Il coordinatore Carlo Artese rende noti i risultati del censimento IWC 2018
Sono oltre diciannovemila gli uccelli acquatici, di ben 38 specie diverse, che hanno deciso di trascorrere
l’inverno in Abruzzo.
Li hanno contati uno a uno i 29 rilevatori che si sono sparsi lungo fiumi, laghi e coste
della regione, armati di potenti binocoli, nel fine settimana tra il 13 e il 14 gennaio scorsi nell’ambito del
censimento degli uccelli acquatici svernanti (IWC: International Waterfowl Census), coordinato in Italia da
ISPRA, il braccio operativo scientifico del Ministero dell’Ambiente.
Si tratta di una forma di monitoraggio
a lungo termine lanciata a livello internazionale nel 1967 e che si effettua anche in Abruzzo ormai da quasi
vent’anni. Il protocollo prevede un conteggio dettagliato, specie per specie, che si attua sempre nel mese di
gennaio quando il movimento migratorio è minimo e gli uccelli svernano in massima parte in aree nelle
quali è relativamente semplice osservarli. Il coordinatore IWC per l’Abruzzo è da diversi anni l’ornitologo
Carlo Artese, la cui funzione è fondamentale per l’organizzazione del censimento.
Perché questa attività
abbia successo è importante infatti che si svolga in tempi ristretti e contemporaneamente per tutti i
principali siti di presenza, che in Abruzzo sono ben 37 diffusi nell’intero territorio regionale. «Si tratta –
spiega Artese – di una attività a base volontaria, con la partecipazione di oltre 30 appassionati ornitologi di
Associazioni come il WWF con le sue Oasi e le sue Guardie ambientali, la Stazione Ornitologica
Abruzzese, il gruppo Snowfinch dell’Aquila, personale delle Riserve Naturali Regionali e dei Parchi
Nazionali… È interessante notare che da diversi anni il numero di specie rimane sostanzialmente stabile
intorno alla quarantina ed è un numero importante».

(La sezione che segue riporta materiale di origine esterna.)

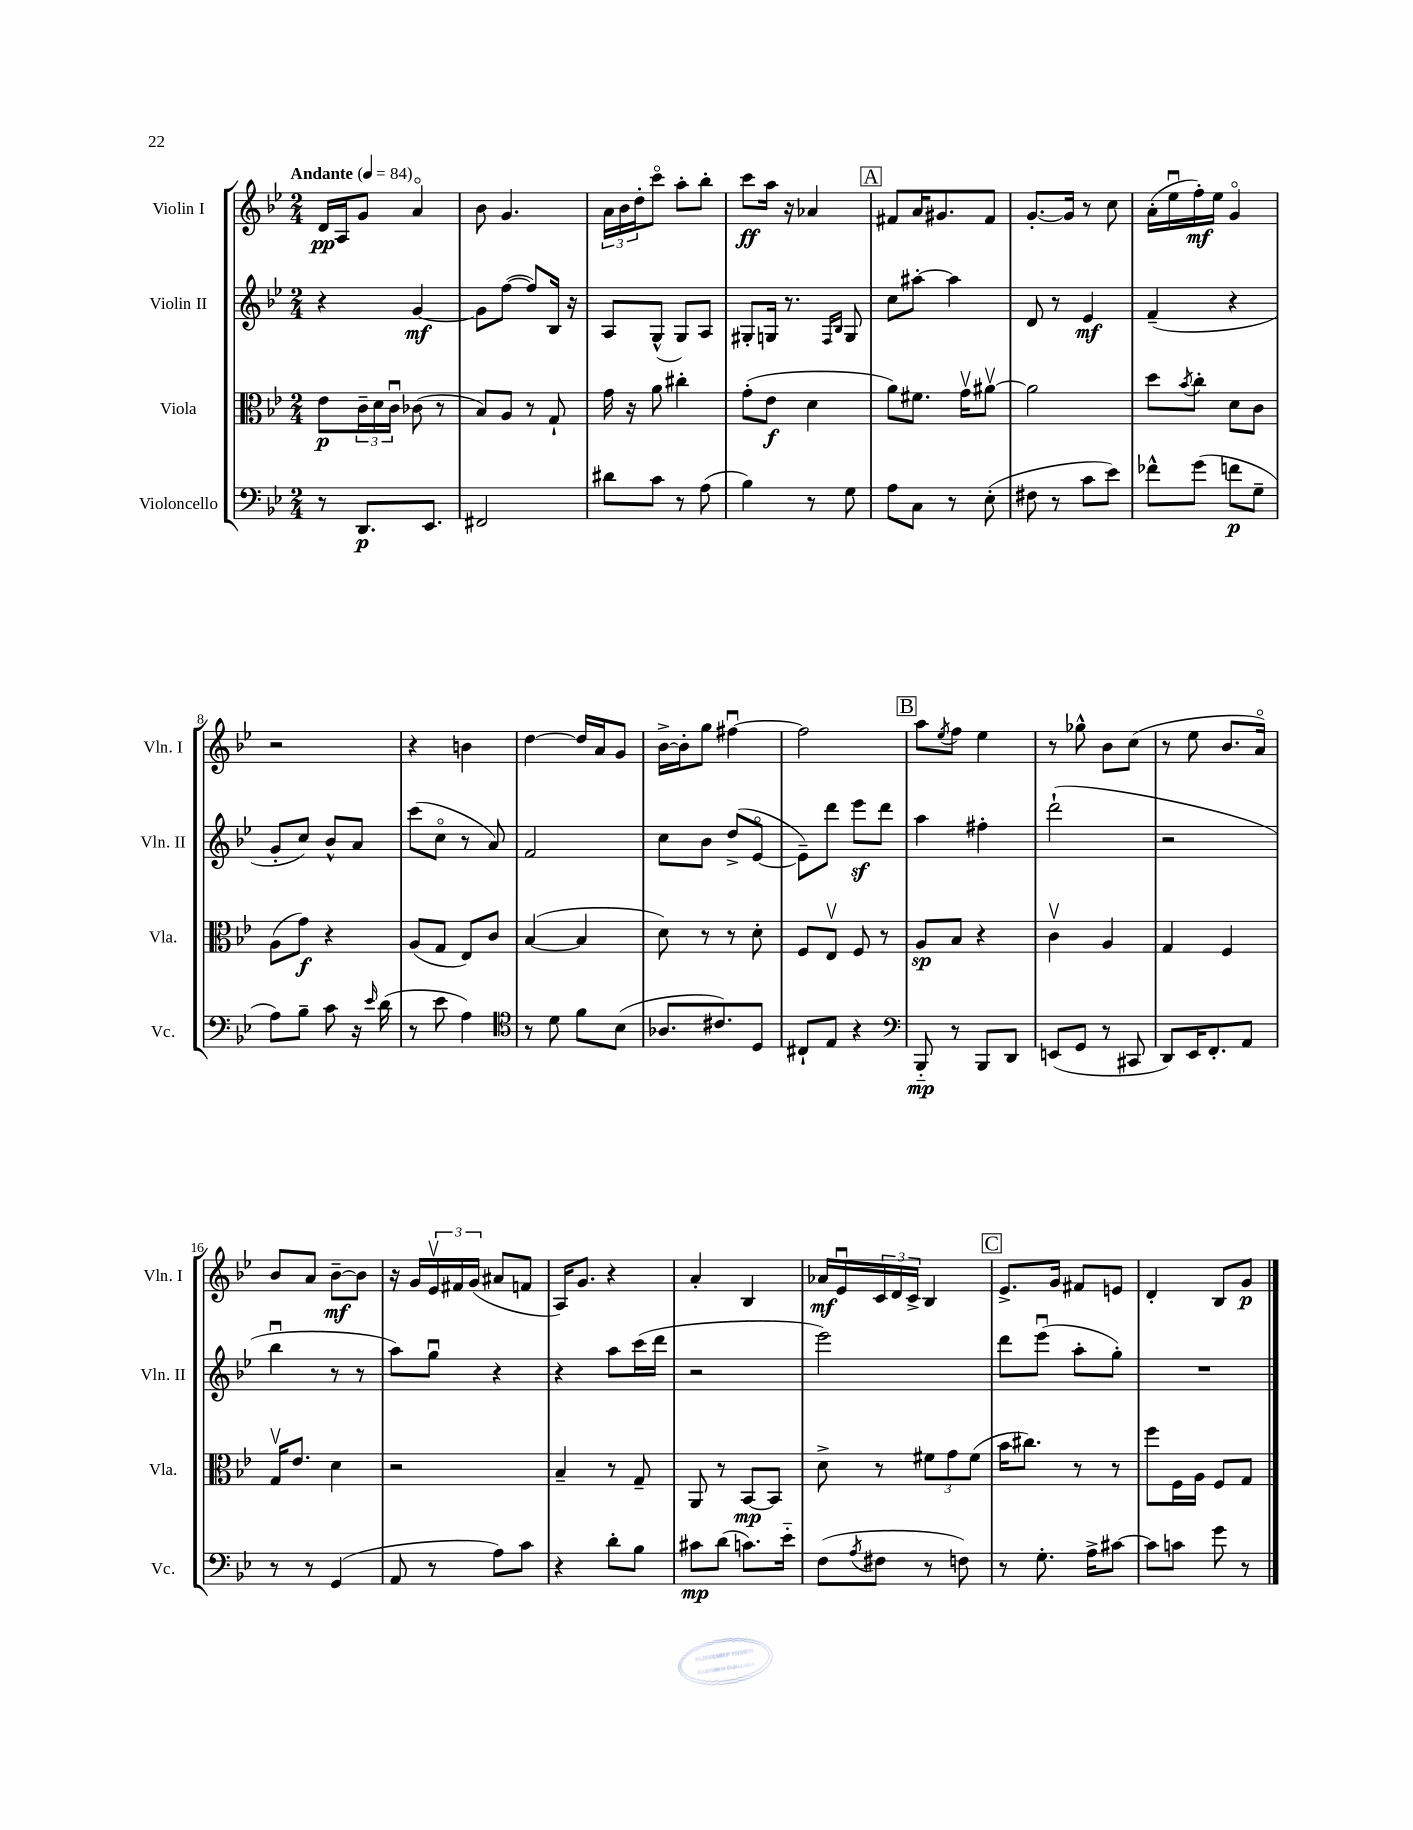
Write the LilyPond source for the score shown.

<<
\new StaffGroup <<
\new Staff = "s0" \with { instrumentName = "Violin I" shortInstrumentName = "Vln. I" } {
    \clef treble \key bes \major \numericTimeSignature \time 2/4 \tempo "Andante" 4 = 84
    d'16\pp a16 g'8 a'4\flageolet |
    bes'8 g'4. |
    \tuplet 3/2 { a'16 bes'16 d''16-. } c'''8\flageolet a''8-. bes''8-. |
    c'''8\ff a''16 r16 aes'4 |
    \mark \markup { \box "A" } fis'8 a'16 gis'8. fis'8 |
    g'8.~-. g'16 r8 c''8 |
    a'16-.( ees''16\downbow f''16-.\mf) ees''16 g'4\flageolet |
    r2 |
    r4 b'4 |
    d''4~ d''16 a'16 g'8 |
    bes'16~-> bes'16-. g''8 fis''4~\downbow |
    fis''2 |
    \mark \markup { \box "B" } a''8 \acciaccatura { ees''8 } f''8 ees''4 |
    r8 ges''8-^ bes'8 c''8( |
    r8 ees''8 bes'8. a'16\flageolet) |
    bes'8 a'8 bes'8~--\mf bes'8 |
    r16 g'16 \tuplet 3/2 { ees'16\upbow fis'16 g'16( } ais'8 f'8 |
    a16) g'8. r4 |
    a'4-. bes4 |
    aes'16\mf ees'16\downbow \tuplet 3/2 { c'16 d'16 c'16-> } bes4 |
    \mark \markup { \box "C" } ees'8.-> g'16 fis'8 e'8 |
    d'4-. bes8 g'8\p \bar "|." |
}
\new Staff = "s1" \with { instrumentName = "Violin II" shortInstrumentName = "Vln. II" } {
    \clef treble \key bes \major \numericTimeSignature \time 2/4
    r4 g'4~\mf |
    g'8 f''8~( f''8) bes16 r16 |
    a8 g8-^( g8) a8 |
    gis8-. g16 r8. \grace { f16 bes16 } g8 |
    \mark \markup { \box "A" } c''8 ais''8~-. ais''4 |
    d'8 r8 ees'4\mf |
    f'4--( r4 |
    g'8-. c''8) bes'8-^ a'8 |
    c'''8( c''8\flageolet r8 a'8) |
    f'2 |
    c''8 bes'8 d''8->( ees'8~\flageolet |
    ees'8--) d'''8 ees'''8\sf d'''8 |
    \mark \markup { \box "B" } a''4 fis''4-. |
    d'''2-!( |
    r2 |
    bes''4\downbow r8 r8 |
    a''8) g''8\downbow r4 |
    r4 a''8 c'''16( d'''16 |
    r2 |
    ees'''2) |
    \mark \markup { \box "C" } d'''8 ees'''8\downbow( a''8-. g''8-.) |
    R2 \bar "|." |
}
\new Staff = "s2" \with { instrumentName = "Viola" shortInstrumentName = "Vla." } {
    \clef alto \key bes \major \numericTimeSignature \time 2/4
    ees'8\p \tuplet 3/2 { c'16-- d'16 c'16\downbow } ces'8( r8 |
    bes8) a8 r8 g8-! |
    g'16 r16 a'8 cis''4-. |
    g'8-.( ees'8\f d'4 |
    \mark \markup { \box "A" } a'8) fis'8. g'16\upbow ais'8~\upbow |
    ais'2 |
    d''8 \acciaccatura { bes'8 } c''8-. d'8 c'8 |
    a8( g'8\f) r4 |
    a8( g8 ees8) c'8 |
    bes4~( bes4 |
    d'8) r8 r8 d'8-. |
    f8 ees8\upbow f8 r8 |
    \mark \markup { \box "B" } a8\sp bes8 r4 |
    c'4\upbow a4 |
    g4 f4 |
    g16\upbow ees'8. d'4 |
    r2 |
    bes4-- r8 g8-- |
    a,8 r8 bes,8~\mp bes,8 |
    d'8-> r8 \tuplet 3/2 { fis'8 g'8 fis'8( } |
    \mark \markup { \box "C" } bes'16 cis''8.) r8 r8 |
    f''8 f16 a16 f8 g8 \bar "|." |
}
\new Staff = "s3" \with { instrumentName = "Violoncello" shortInstrumentName = "Vc." } {
    \clef bass \key bes \major \numericTimeSignature \time 2/4
    r8 d,8.\p ees,8. |
    fis,2 |
    dis'8 c'8 r8 a8( |
    bes4) r8 g8 |
    \mark \markup { \box "A" } a8 c8 r8 ees8-.( |
    fis8 r8 c'8 ees'8) |
    fes'8-^ g'8( f'8\p g8-- |
    a8) bes8-- c'8 r16 \grace { ees'16 } d'16( |
    r8 ees'8 a4) |
    \clef tenor r8 d'8 f'8 bes8( |
    aes8. cis'8.) d8 |
    cis8-! ees8 r4 |
    \mark \markup { \box "B" } \clef bass bes,,8-_\mp r8 bes,,8 d,8 |
    e,8( g,8 r8 cis,8 |
    d,8) ees,16 f,8.-. a,8 |
    r8 r8 g,4( |
    a,8 r8 a8) c'8 |
    r4 d'8-. bes8 |
    cis'8\mp d'8( c'8.) ees'16-_ |
    f8( \acciaccatura { a8 } fis8 r8 f8) |
    \mark \markup { \box "C" } r8 g8.-. a16-> cis'8~ |
    cis'8 c'8 g'8 r8 \bar "|." |
}
>>
>>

I risultati censimento 2018 sono estremamente interessanti: come si accennava sono stati contati 19101
individui di 38 diverse specie. L’uccello con abitudini acquatiche maggiormente presente in Abruzzo è la
Folaga: ne sono state censite ben 5589. Segue a ruota il Moriglione, a quota 4291. Interessante la presenza
di specie di cui è stato osservato un solo individuo: Nitticora, Marzaiola, Corriere piccolo, Gabbiano reale
pontico, Piro piro piccolo e Albanella reale; del Marrangone minore (2) e di Zafferano comune, Canapiglia
e Garzetta (4).
In termini assoluti il sito umido più ricco di uccelli è il lago di Campotosto, Riserva Naturale Statale di
ripopolamento animale dei Carabinieri Forestali all’interno del Parco Nazionale del Gran Sasso e Monti
della Laga. Qui sono stati censiti ben 10768 individui, ma c’era da attenderselo viste le dimensioni
dell’invaso. La maggiore ricchezza di specie la vanta invece l’oasi WWF del Lago di Serranella, a quota
18, seguita a ruota proprio da Campotosto (17), da vari punti del litorale (tra 15 e 9) e dalle Sorgenti del
Pescara (10). «Un dato – chiarisce Carlo Artese – semplice da interpretare: le specie sono più numerose e il
numero degli individui è maggiore là dove non sono in azione le doppiette: le aree protette e la fascia
costiera, lungo la quale è anche l’intensa presenza antropica a impedire la caccia. Al contrario in tutte le
aree di media collina l’attività venatoria è intensa e rappresenta un formidabile deterrente per la presenza di
avifauna».
Nelle prossime settimane Artese e gli altri volontari illustreranno i risultati del censimento in incontri che
saranno organizzati presso Oasi e Riserve sparse nel territorio regionale mentre è in corso una elaborazione
più accurata dei dati per valutare l’andamento dei censimenti nel corso degli anni. Potranno venirne fuori
risultati interessanti. «L’Abruzzo – conclude Artese – ha un ruolo significativo nel programma IWC,
inserendosi in una analisi prima a livello nazionale con l’ISPRA e poi a livello internazionale. Avere un
quadro sulla variazione nel tempo delle presenze può essere in ogni caso estremamente importante anche a
livello regionale, per la salvaguardia dell’avifauna e per una seria programmazione nella gestione delle
sempre più minacciate zone umide e costiere».